Bridging the Interpretability Gap in Customer Segmentation


Customer segmentation is a vital tool for any business seeking to understand their customers better and develop more effective marketing strategies. Historically, there have been two main approaches to segmentation: rules-based and machine learning-driven. Rules-based segmentation offers simplicity, making it easy to categorize new customers and for development and marketing teams to understand how to appeal to different groups. However, it risks oversimplifying the unique complexity of a large customer base and simply amplifying received wisdom about customer habits. Machine learning-driven segmentation, on the other hand, is a powerful tool for identifying previously unknown relationships between consumer traits and buying behavior. This approach enables precise identification of customer subgroups, but the lack of explainability can be a challenge.

■ AVAILABLE DATA:
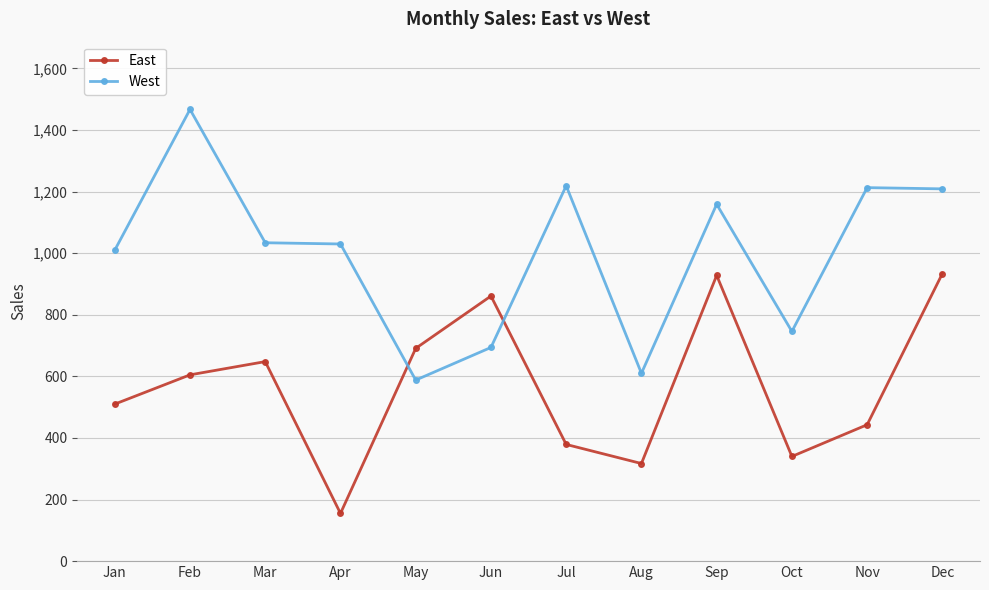

Count the number of categories in the chart.

12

■ EXERCISE 1: In the customer segmentation passage, what are the two main approaches to segmentation?
■ EXERCISE 2: Please return, word for word, the part of the customer segmentation passage from "Customer segmentation is" to "be a challenge.".

■ TASK SOLUTION 1: Rules-based and machine learning-driven.

■ TASK SOLUTION 2:
Customer segmentation is a vital tool for any business seeking to understand their customers better and develop more effective marketing strategies. Historically, there have been two main approaches to segmentation: rules-based and machine learning-driven. Rules-based segmentation offers simplicity, making it easy to categorize new customers and for development and marketing teams to understand how to appeal to different groups. However, it risks oversimplifying the unique complexity of a large customer base and simply amplifying received wisdom about customer habits. Machine learning-driven segmentation, on the other hand, is a powerful tool for identifying previously unknown relationships between consumer traits and buying behavior. This approach enables precise identification of customer subgroups, but the lack of explainability can be a challenge.